The definition of anastomotic leakage varies among studies. Rahbari et al analyzed the definitions of anastomotic leakage after anterior resection in previous studies and recommended a consensus definition of anastomotic leakage.24  They stated that anastomotic leakage should be defined as communication between the intra- and extraluminal compartments owing to a defect in the integrity of the intestinal wall. Moreover, they recommended considering pelvic abscess near the abscess cavity as anastomotic leakage. However, there can be organ/space SSIs other than anastomotic leakage. There were 4 cases of O/S SSI other than anastomotic leakage in the ICA group. The first case was a patient with partial obstruction who had unsatisfactory mechanical bowel preparation, which we had not noticed. After ICA with a linear stapler, fecal content spilled out. Therefore, we had to irrigate massively, but the patient experienced an intraabdominal abscess at the liver dome area far from the anastomosis area. The second and third cases were female patients with postoperative fever and turbid drain color. Therefore, we changed the JP drain to a pigtail catheter and performed a contrast study; however, there was no connection between the abscess cavity and the bowel. Therefore, we thought that it was not anastomotic leakage. We removed the pigtail catheter after a few weeks. In the fourth case, the patient had to undergo pigtail drain insertion due to fever and fluid collection near the anastomosis site. However, the abscess near the anastomosis site was surrounded by bowel loops, and so it could not be accessed percutaneously. Therefore, we decided to perform surgical drainage. However, there was no leakage from the anastomosis; the abscess cavity was drained and irrigated, and the patient recovered from infectious complications.

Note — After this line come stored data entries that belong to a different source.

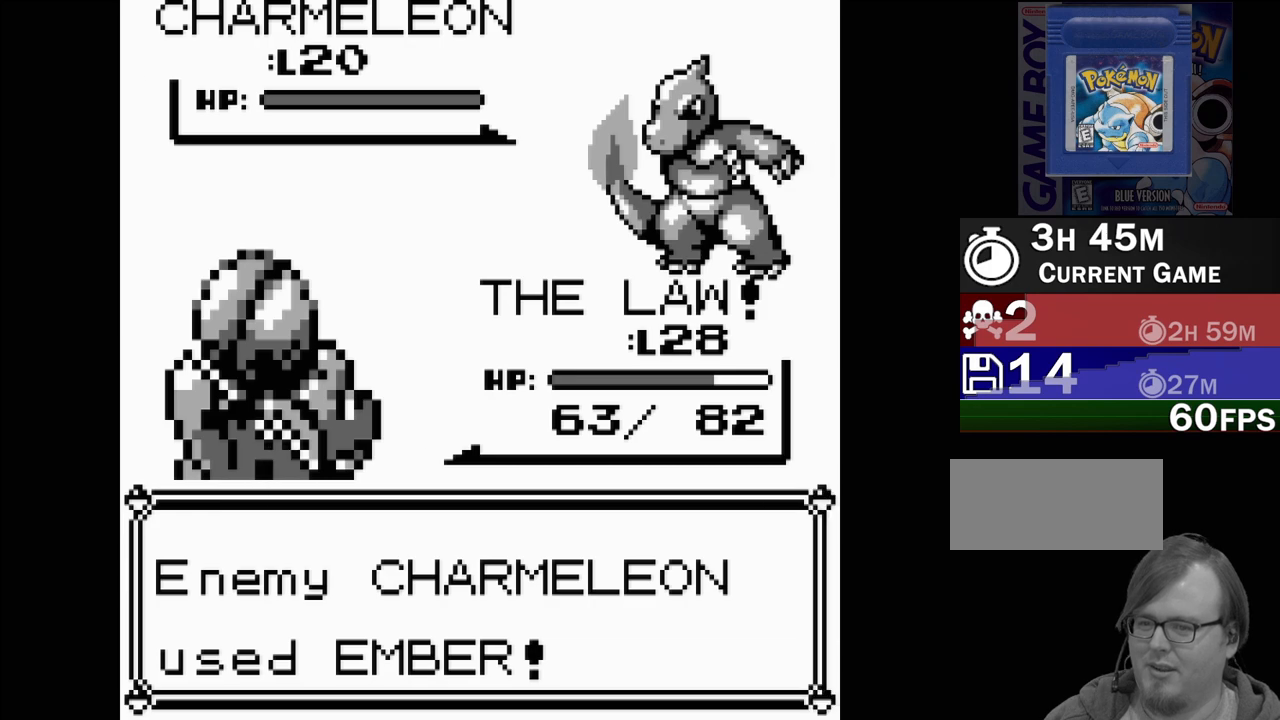
{"buttons": [], "events": []}
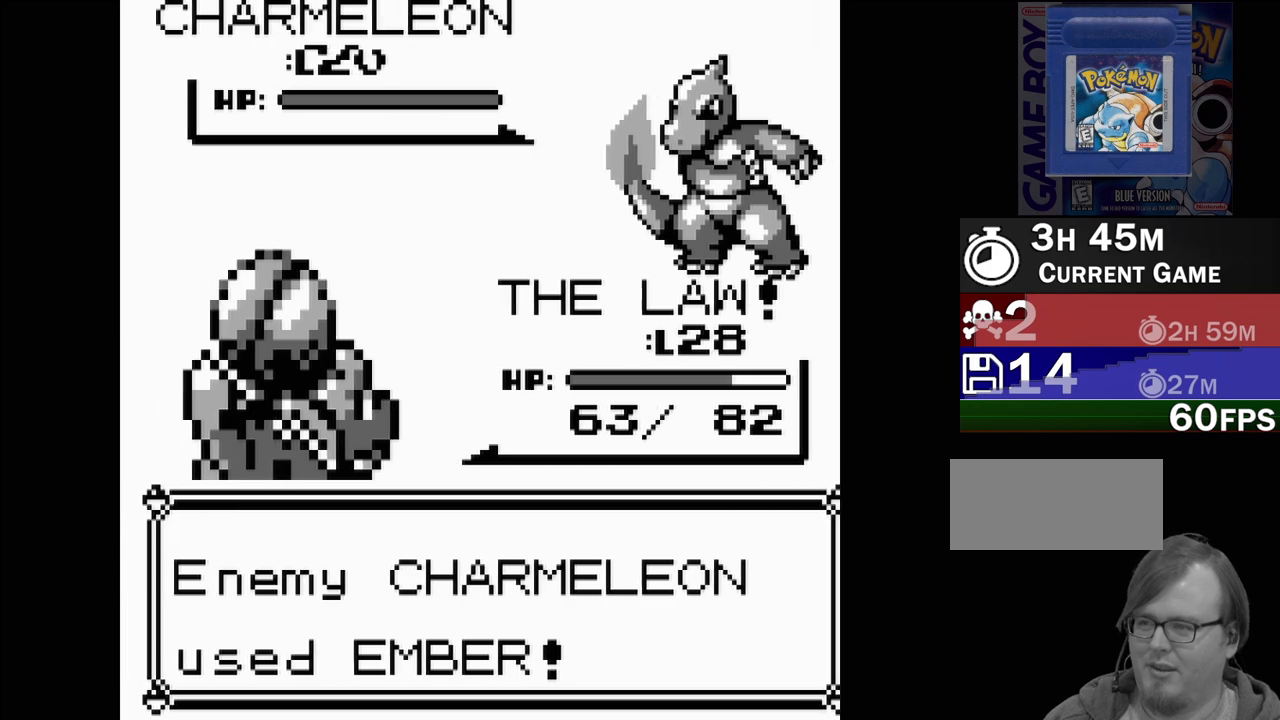
{"buttons": [], "events": []}
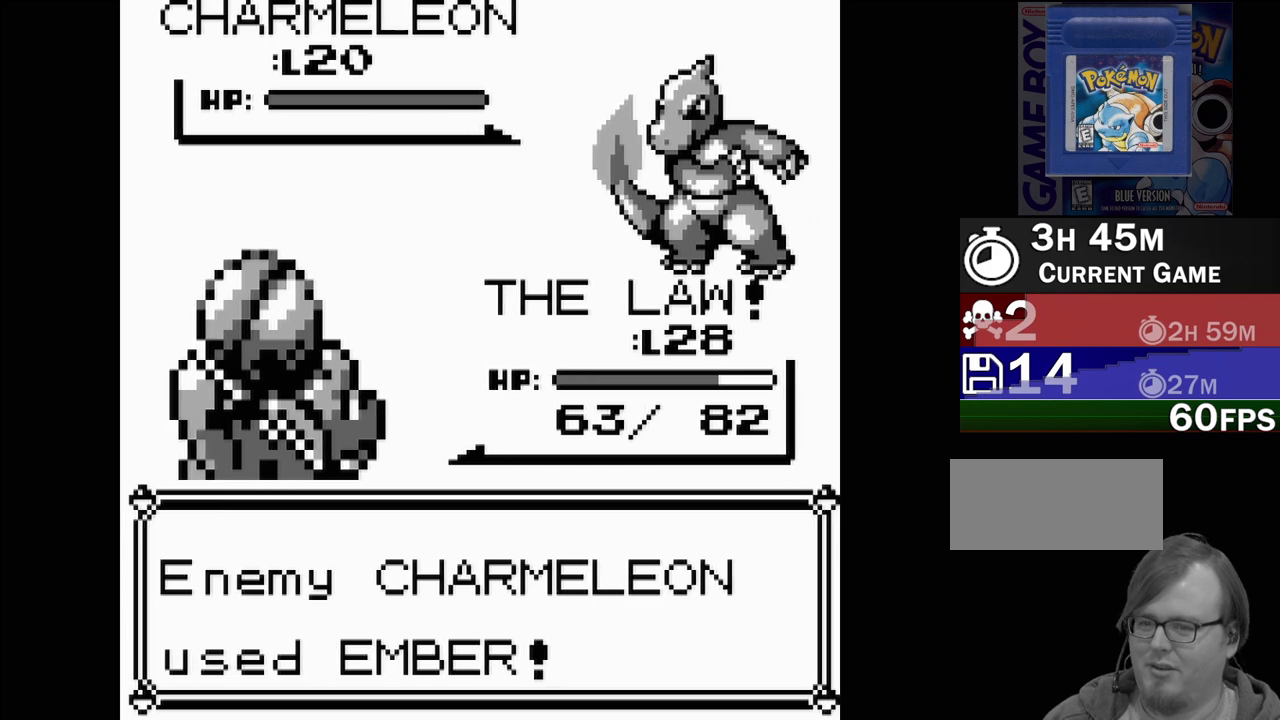
{"buttons": [], "events": []}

The disadvantage of this study is that the number of patients in the ICA group was small; hence, the statistical power was weak. There are limitations to this retrospective study. Patient selection was determined by surgeon preference; hence, the possibility of bias was high. Furthermore, results regarding incisional hernia, an important advantage of ICA, have not been reported. However, the general results are consistent with those of previous studies and show that organ/space SSIs require more specific results.

ICA is a good option considering the incidence of incisional hernia reported in previous studies because the clinical results are similar and the overall SSI rate is similar to that of ECA, as shown in this study. However, more studies on organ/space SSIs and those reflecting recent changes in bowel preparation guidelines are needed.

No author has any potential or actual personal, political, or financial conflicts of interest to declare. The study was reviewed and approved by the Institutional Review Board of Korea University Ansan Hospital (2020AS0140). This study was supported by a grant from Korea University (no. K1824391).